#1917: Человек из раньшего времени. Библиотека «Проекта 1917» - стр. 7
– Прошу, ускорь встречу.
– Я подумаю, мне пора, – бросила она, освобождая длань из плена настойчивого студента.
– И что же? – спросила Лиза, когда они с Иваном Андреевичем уединились у камина.
– Что?
– Вы считаете Анатолия Федоровича законодателем общественного мнения, исходя только из того, что он выполнил свой профессиональный долг так как следует?
– Я считаю, что если каждый будет выполнять профессиональный долг именно как долг, а не как средство зарабатывания веса в общества и уж – упаси Бог – денег, то плачевную ситуацию, царящую в разных сферах общественной жизни, удастся изменить. Разумеется, если это будет возведено в ранг государственной политики!
– Что же должно произойти, чтобы государственная политика отклонилась от намеченного курса и последовала курсу Вашему?
– Ну, во всяком случае, ей следует отказаться от подобных вот «диктаторов сердца». – Иван Андреевич кивнул головой в сторону Лорис-Меликова, который упорно доказывал что-то одному из своих собеседников на глаза десятков гостей. Он был неприятен Бубецкому, и ему даже казалось сейчас, что он нарочито позирует перед собравшимися. «Шут», – подумал юный князь и незаметно для себя поморщился.

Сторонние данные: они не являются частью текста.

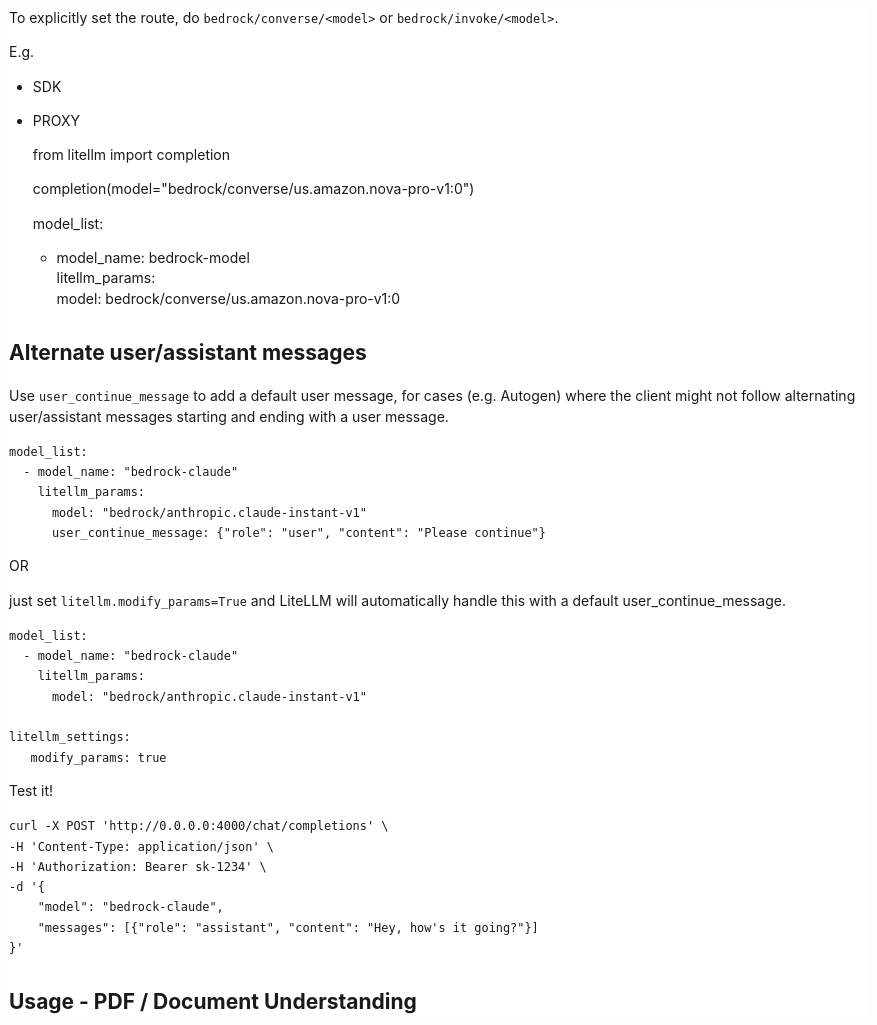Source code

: To explicitly set the route, do `bedrock/converse/<model>` or `bedrock/invoke/<model>`.

E.g.

  * SDK
  * PROXY

    
    
    from litellm import completion  
      
    completion(model="bedrock/converse/us.amazon.nova-pro-v1:0")  
    
    
    
    model_list:  
      - model_name: bedrock-model  
        litellm_params:  
          model: bedrock/converse/us.amazon.nova-pro-v1:0  
    

## Alternate user/assistant messages​

Use `user_continue_message` to add a default user message, for cases (e.g. Autogen) where the client might not follow alternating user/assistant messages starting and ending with a user message.
    
    
    model_list:  
      - model_name: "bedrock-claude"  
        litellm_params:  
          model: "bedrock/anthropic.claude-instant-v1"  
          user_continue_message: {"role": "user", "content": "Please continue"}  
    

OR

just set `litellm.modify_params=True` and LiteLLM will automatically handle this with a default user_continue_message.
    
    
    model_list:  
      - model_name: "bedrock-claude"  
        litellm_params:  
          model: "bedrock/anthropic.claude-instant-v1"  
      
    litellm_settings:  
       modify_params: true  
    

Test it!
    
    
    curl -X POST 'http://0.0.0.0:4000/chat/completions' \  
    -H 'Content-Type: application/json' \  
    -H 'Authorization: Bearer sk-1234' \  
    -d '{  
        "model": "bedrock-claude",  
        "messages": [{"role": "assistant", "content": "Hey, how's it going?"}]  
    }'  
    

## Usage - PDF / Document Understanding​
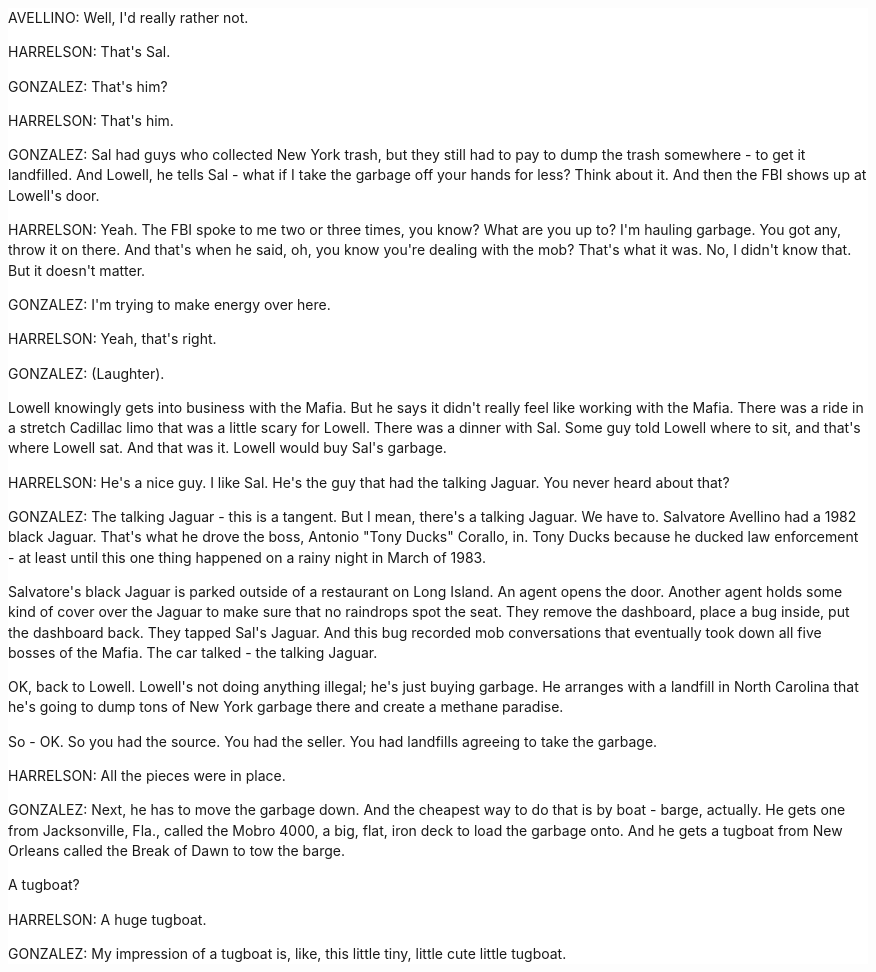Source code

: AVELLINO: Well, I'd really rather not.

HARRELSON: That's Sal.

GONZALEZ: That's him?

HARRELSON: That's him.

GONZALEZ: Sal had guys who collected New York trash, but they still had to pay to dump the trash somewhere - to get it landfilled. And Lowell, he tells Sal - what if I take the garbage off your hands for less? Think about it. And then the FBI shows up at Lowell's door.

HARRELSON: Yeah. The FBI spoke to me two or three times, you know? What are you up to? I'm hauling garbage. You got any, throw it on there. And that's when he said, oh, you know you're dealing with the mob? That's what it was. No, I didn't know that. But it doesn't matter.

GONZALEZ: I'm trying to make energy over here.

HARRELSON: Yeah, that's right.

GONZALEZ: (Laughter).

Lowell knowingly gets into business with the Mafia. But he says it didn't really feel like working with the Mafia. There was a ride in a stretch Cadillac limo that was a little scary for Lowell. There was a dinner with Sal. Some guy told Lowell where to sit, and that's where Lowell sat. And that was it. Lowell would buy Sal's garbage.

HARRELSON: He's a nice guy. I like Sal. He's the guy that had the talking Jaguar. You never heard about that?

GONZALEZ: The talking Jaguar - this is a tangent. But I mean, there's a talking Jaguar. We have to. Salvatore Avellino had a 1982 black Jaguar. That's what he drove the boss, Antonio "Tony Ducks" Corallo, in. Tony Ducks because he ducked law enforcement - at least until this one thing happened on a rainy night in March of 1983.

Salvatore's black Jaguar is parked outside of a restaurant on Long Island. An agent opens the door. Another agent holds some kind of cover over the Jaguar to make sure that no raindrops spot the seat. They remove the dashboard, place a bug inside, put the dashboard back. They tapped Sal's Jaguar. And this bug recorded mob conversations that eventually took down all five bosses of the Mafia. The car talked - the talking Jaguar.

OK, back to Lowell. Lowell's not doing anything illegal; he's just buying garbage. He arranges with a landfill in North Carolina that he's going to dump tons of New York garbage there and create a methane paradise.

So - OK. So you had the source. You had the seller. You had landfills agreeing to take the garbage.

HARRELSON: All the pieces were in place.

GONZALEZ: Next, he has to move the garbage down. And the cheapest way to do that is by boat - barge, actually. He gets one from Jacksonville, Fla., called the Mobro 4000, a big, flat, iron deck to load the garbage onto. And he gets a tugboat from New Orleans called the Break of Dawn to tow the barge.

A tugboat?

HARRELSON: A huge tugboat.

GONZALEZ: My impression of a tugboat is, like, this little tiny, little cute little tugboat.
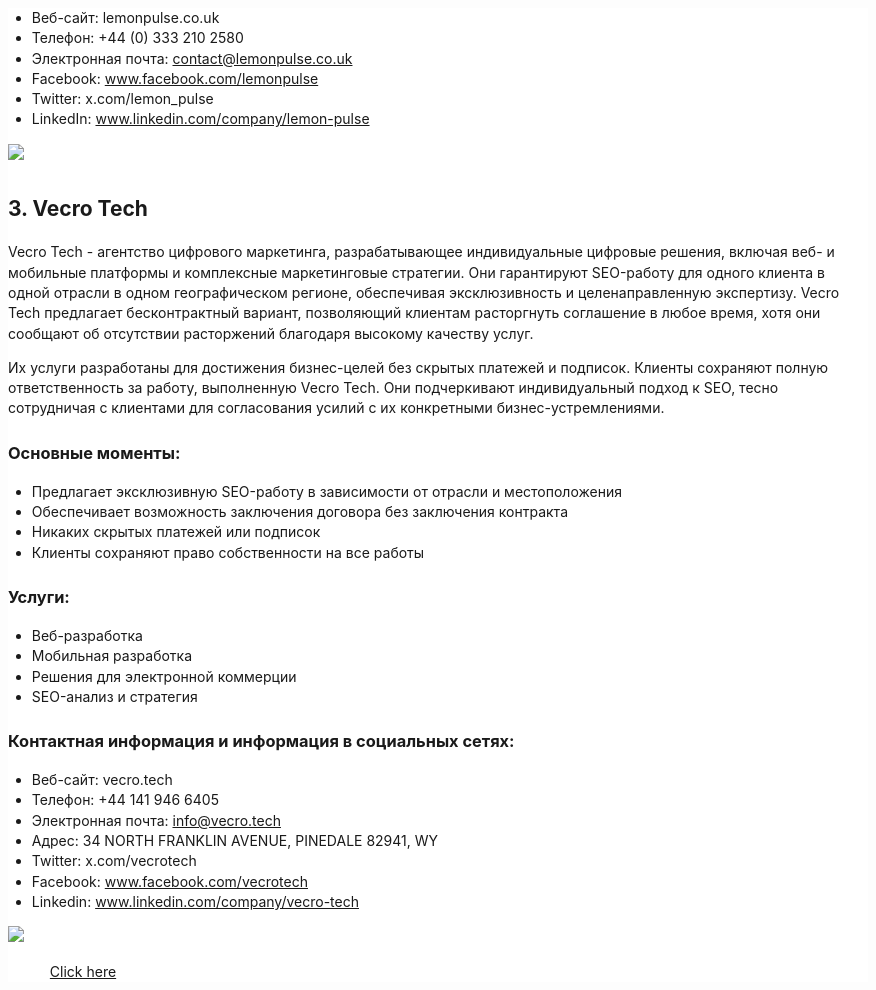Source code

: * Веб-сайт: lemonpulse.co.uk
* Телефон: +44 (0) 333 210 2580
* Электронная почта: contact@lemonpulse.co.uk
* Facebook: www.facebook.com/lemonpulse
* Twitter: x.com/lemon\_pulse
* LinkedIn: www.linkedin.com/company/lemon-pulse

![](https://www.link-assistant.com/articles/wp-content/uploads/2024/08/vecro.tech_.png)

## 3\. Vecro Tech

Vecro Tech - агентство цифрового маркетинга, разрабатывающее индивидуальные цифровые решения, включая веб- и мобильные платформы и комплексные маркетинговые стратегии. Они гарантируют SEO-работу для одного клиента в одной отрасли в одном географическом регионе, обеспечивая эксклюзивность и целенаправленную экспертизу. Vecro Tech предлагает бесконтрактный вариант, позволяющий клиентам расторгнуть соглашение в любое время, хотя они сообщают об отсутствии расторжений благодаря высокому качеству услуг.

Их услуги разработаны для достижения бизнес-целей без скрытых платежей и подписок. Клиенты сохраняют полную ответственность за работу, выполненную Vecro Tech. Они подчеркивают индивидуальный подход к SEO, тесно сотрудничая с клиентами для согласования усилий с их конкретными бизнес-устремлениями.

### Основные моменты:

* Предлагает эксклюзивную SEO-работу в зависимости от отрасли и местоположения
* Обеспечивает возможность заключения договора без заключения контракта
* Никаких скрытых платежей или подписок
* Клиенты сохраняют право собственности на все работы

### Услуги:

* Веб-разработка
* Мобильная разработка
* Решения для электронной коммерции
* SEO-анализ и стратегия

### Контактная информация и информация в социальных сетях:

* Веб-сайт: vecro.tech
* Телефон: +44 141 946 6405
* Электронная почта: info@vecro.tech
* Адрес: 34 NORTH FRANKLIN AVENUE, PINEDALE 82941, WY
* Twitter: x.com/vecrotech
* Facebook: www.facebook.com/vecrotech
* Linkedin: www.linkedin.com/company/vecro-tech

![](https://www.link-assistant.com/articles/wp-content/uploads/2024/08/parachute.png)


<span id="1304647">
					<video width="240" height="200" style="cursor:pointer"
           poster="//a.impactradius-go.com/display-clicktoplayimage/1304647.png"
           onclick="if(!this.playClicked){this.play();this.setAttribute('controls',true);this.playClicked=true;}">
	   <source src="//a.impactradius-go.com/display-ad/15852-1304647">
	   <img src="//a.impactradius-go.com/display-clicktoplayimage/1304647.png" style="border: none; height: 100%; width: 100%; object-fit: contain">
	</video>
	<div style="width:150px;text-align:center"><a href="javascript:window.open(decodeURIComponent('https%3A%2F%2Fthefitville.pxf.io%2Fc%2F5597632%2F1304647%2F15852'), '_blank');void(0);">Click here</a></div>
</span>
<img height="0" width="0" src="https://imp.pxf.io/i/5597632/1304647/15852" style="position:absolute;visibility:hidden;" border="0" />
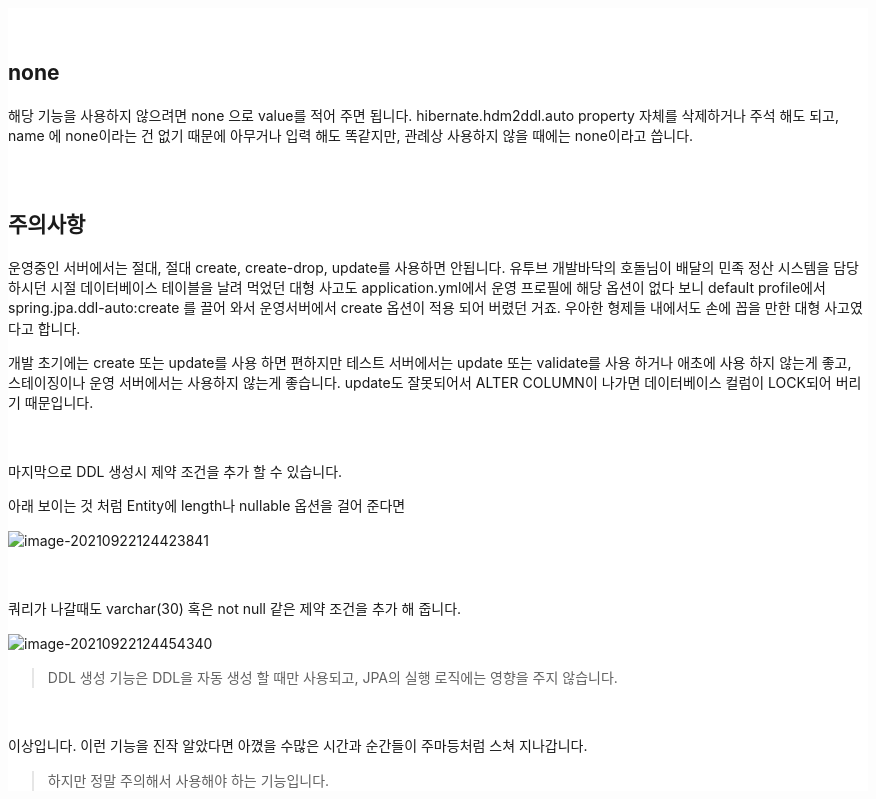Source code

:​	

## none

해당 기능을 사용하지 않으려면 none 으로 value를 적어 주면 됩니다. hibernate.hdm2ddl.auto property 자체를 삭제하거나 주석 해도 되고, name 에 none이라는 건 없기 때문에  아무거나 입력 해도 똑같지만, 관례상 사용하지 않을 때에는 none이라고 씁니다.

​	

## 주의사항

 운영중인 서버에서는 절대, 절대 create, create-drop, update를 사용하면 안됩니다. 유투브 개발바닥의 호돌님이 배달의 민족 정산 시스템을 담당하시던 시절 데이터베이스 테이블을 날려 먹었던 대형 사고도 application.yml에서 운영 프로필에 해당 옵션이 없다 보니 default profile에서 spring.jpa.ddl-auto:create 를  끌어 와서 운영서버에서 create 옵션이 적용 되어 버렸던 거죠. 우아한 형제들 내에서도 손에 꼽을 만한 대형 사고였다고 합니다.

개발 초기에는 create 또는 update를 사용 하면 편하지만 테스트 서버에서는 update 또는 validate를 사용 하거나 애초에 사용 하지 않는게 좋고, 스테이징이나 운영 서버에서는 사용하지 않는게 좋습니다. update도 잘못되어서 ALTER COLUMN이 나가면 데이터베이스 컬럼이 LOCK되어 버리기 때문입니다.

​	

마지막으로 DDL 생성시 제약 조건을 추가 할 수 있습니다.

아래 보이는 것 처럼  Entity에 length나 nullable 옵션을 걸어 준다면

![image-20210922124423841](https://raw.githubusercontent.com/Shane-Park/markdownBlog/master/backend/jpa/autoddl.assets/image-20210922124423841.webp)

​	

쿼리가 나갈때도 varchar(30) 혹은 not null 같은 제약 조건을 추가 해 줍니다.	

![image-20210922124454340](https://raw.githubusercontent.com/Shane-Park/markdownBlog/master/backend/jpa/autoddl.assets/image-20210922124454340.webp)

>  DDL 생성 기능은 DDL을 자동 생성 할 때만 사용되고, JPA의 실행 로직에는 영향을 주지 않습니다.

​	

이상입니다. 이런 기능을 진작 알았다면 아꼈을 수많은 시간과 순간들이 주마등처럼 스쳐 지나갑니다. 

> 하지만 정말 주의해서 사용해야 하는 기능입니다. 

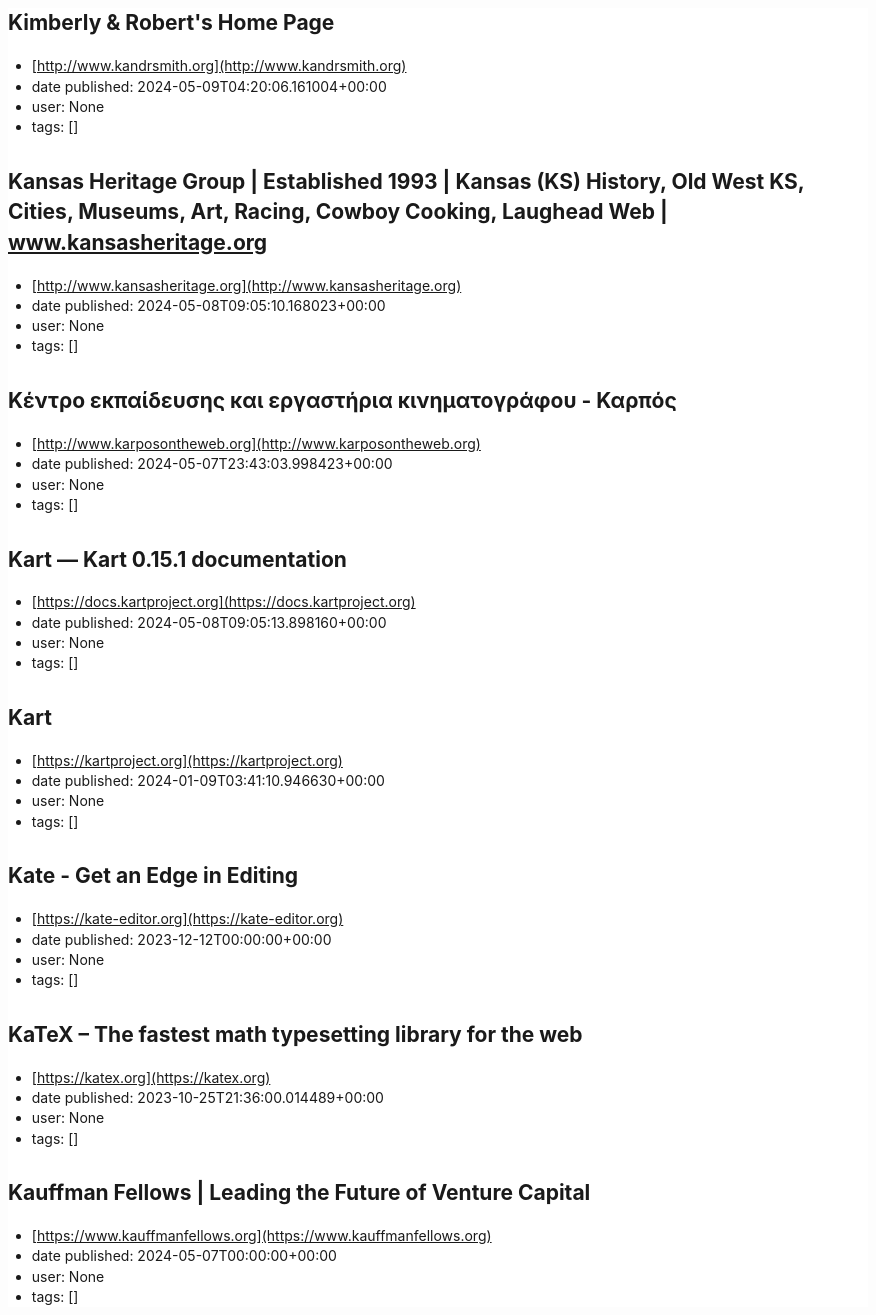 ## Kimberly & Robert's Home Page
 - [http://www.kandrsmith.org](http://www.kandrsmith.org)
 - date published: 2024-05-09T04:20:06.161004+00:00
 - user: None
 - tags: []

## Kansas Heritage Group | Established 1993 | Kansas (KS) History, Old West KS, Cities, Museums, Art, Racing, Cowboy Cooking, Laughead Web | www.kansasheritage.org
 - [http://www.kansasheritage.org](http://www.kansasheritage.org)
 - date published: 2024-05-08T09:05:10.168023+00:00
 - user: None
 - tags: []

## Κέντρο εκπαίδευσης και εργαστήρια κινηματογράφου - Καρπός
 - [http://www.karposontheweb.org](http://www.karposontheweb.org)
 - date published: 2024-05-07T23:43:03.998423+00:00
 - user: None
 - tags: []

## Kart — Kart 0.15.1 documentation
 - [https://docs.kartproject.org](https://docs.kartproject.org)
 - date published: 2024-05-08T09:05:13.898160+00:00
 - user: None
 - tags: []

## Kart
 - [https://kartproject.org](https://kartproject.org)
 - date published: 2024-01-09T03:41:10.946630+00:00
 - user: None
 - tags: []

## Kate - Get an Edge in Editing
 - [https://kate-editor.org](https://kate-editor.org)
 - date published: 2023-12-12T00:00:00+00:00
 - user: None
 - tags: []

## KaTeX – The fastest math typesetting library for the web
 - [https://katex.org](https://katex.org)
 - date published: 2023-10-25T21:36:00.014489+00:00
 - user: None
 - tags: []

## Kauffman Fellows | Leading the Future of Venture Capital
 - [https://www.kauffmanfellows.org](https://www.kauffmanfellows.org)
 - date published: 2024-05-07T00:00:00+00:00
 - user: None
 - tags: []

Меж тем по залу пронесся шепот. «Чайковский, Чайковский», – по отрывкам окончаний смогла разобрать Лиза. Это имя подействовало на нее магически – так, что она готова была даже прервать политическую дискуссию с диктатором своего сердца.
– Иван Андреевич… Там, кажется…
Незамеченным широкой публикой, в зале появился невысокий сухощавый человек с седой бородой и подчеркнуто стройный. Глаза его излучали грусть и одиночество – такие, какие обычно людям не свойственны и бывают только у людей, страдающих неизлечимым недугом. Присутствующий таким недугом страдал – его тяготило непонимание, презрение общества – нелюбовь, в общем, тех, кто, хоть и сам грешен с головы до пят, а грех другого возведет в религию. Лишь на редкие минуты мог он сломить это общественное сопротивление, когда завладевал умами и душами всех тех, кто корил его за личные качества несколько мгновений назад – когда садился за рояль и исполнял неслыханные по красоте вещи собственного сочинения. И в вещах этих, как и в походке, и во взгляде, и в голосе этого человека сквозила та неистребимая грусть, которую, в силу тяжелейшего давления и веса, можно было уже назвать обреченностью.
– Петр Ильич, с возвращением Вас, – сказала пожилая графиня, протягивая руку композитору. Завидев ее среди гостей, Чайковский улыбнулся. Они были давно знакомы – в Москве он когда-то снимал у нее комнату, еще, кажется, будучи студентом, и она притом была к нему чрезвычайно добра. Здесь это было, пожалуй, единственное лицо, которому композитор улыбался. Про остальных он не то, чтобы думал плохо или презрительно – его скорее тяготило, что они о нем думали, и потому предпочитал держаться от них на расстоянии.
– Благодарю, графиня. В Париже теперь не сезон – слякоть несусветная, так насквозь промокшим и простуженным вернулся я в наш холодный город. Хоть и ветра здесь почти тютчевские, и морозы, а все же роднее – и не скрываю своей надежды на выздоровление здесь.
– Непременно, непременно поправляйтесь. А как там Полина?
– Госпожа Виардо? Что ж в этом сезоне вернулась на сцену после почти пятилетнего перерыва – смерть любимого перенесла очень тяжело.